*** Block opens ***

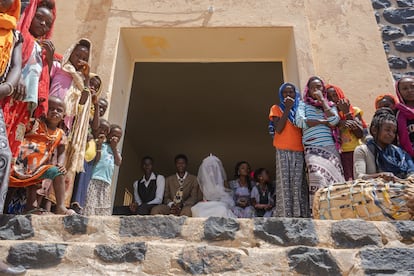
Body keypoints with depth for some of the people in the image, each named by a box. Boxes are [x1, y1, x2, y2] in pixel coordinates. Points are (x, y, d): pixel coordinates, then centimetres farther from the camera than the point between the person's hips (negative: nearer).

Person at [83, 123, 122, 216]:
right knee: (92, 205, -10)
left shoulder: (115, 149, 20)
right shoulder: (100, 144, 1)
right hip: (96, 179, -6)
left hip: (107, 182, 6)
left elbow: (118, 162, 2)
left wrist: (114, 148, -4)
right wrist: (99, 144, -16)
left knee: (104, 209, 7)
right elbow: (95, 160, -11)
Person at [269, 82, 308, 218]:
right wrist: (287, 109, -7)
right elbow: (278, 129, -6)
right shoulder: (276, 108, 10)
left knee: (299, 185, -3)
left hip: (299, 151, 2)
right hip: (283, 151, -2)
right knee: (285, 184, -7)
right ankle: (286, 215, -8)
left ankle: (300, 215, -1)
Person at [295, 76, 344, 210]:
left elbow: (334, 121, -1)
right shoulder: (304, 104, 15)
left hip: (331, 147, 3)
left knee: (334, 179, -11)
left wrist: (322, 100, 4)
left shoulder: (330, 105, 21)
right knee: (318, 178, -21)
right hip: (313, 148, -2)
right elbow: (300, 121, -5)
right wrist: (323, 122, -1)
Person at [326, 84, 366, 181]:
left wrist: (347, 113, -2)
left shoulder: (354, 111, 11)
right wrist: (339, 123, -14)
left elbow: (360, 135, -1)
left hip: (355, 152, 1)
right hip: (339, 154, -1)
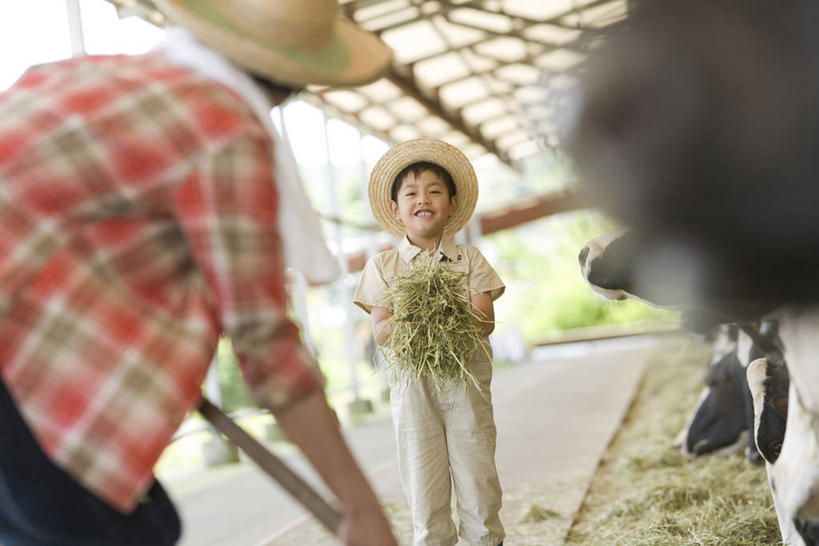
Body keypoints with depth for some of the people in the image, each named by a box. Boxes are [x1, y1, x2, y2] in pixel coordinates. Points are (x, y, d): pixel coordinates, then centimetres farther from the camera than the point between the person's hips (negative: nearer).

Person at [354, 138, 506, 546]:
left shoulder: (470, 260, 6)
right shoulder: (382, 266, 6)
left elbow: (484, 320, -6)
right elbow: (381, 331, -4)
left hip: (465, 380, 0)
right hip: (411, 385, 0)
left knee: (478, 478, 5)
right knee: (423, 487, 3)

*** Block closes ***

_To do_: Print exactly the first line of the entries and every line after it through the one that contains "left knee: (104, 209, 7)", leaving the pictures out.

_Expected output_:
Body keypoints with depth for some of the people in the image, each named by a box. Boxes are [x1, y1, x2, y2] in pixel coordinates. Points are (x, y, d): pixel coordinates, then centimetres farther from the camera than the point between the person's hips (negative: nearer).

Person at [83, 123, 122, 216]:
right knee: (92, 205, -10)
left shoulder: (115, 149, 20)
right shoulder: (100, 144, 1)
right hip: (96, 179, -6)
left hip: (107, 182, 6)
left elbow: (118, 162, 2)
left wrist: (114, 148, -4)
right wrist: (99, 144, -16)
left knee: (104, 209, 7)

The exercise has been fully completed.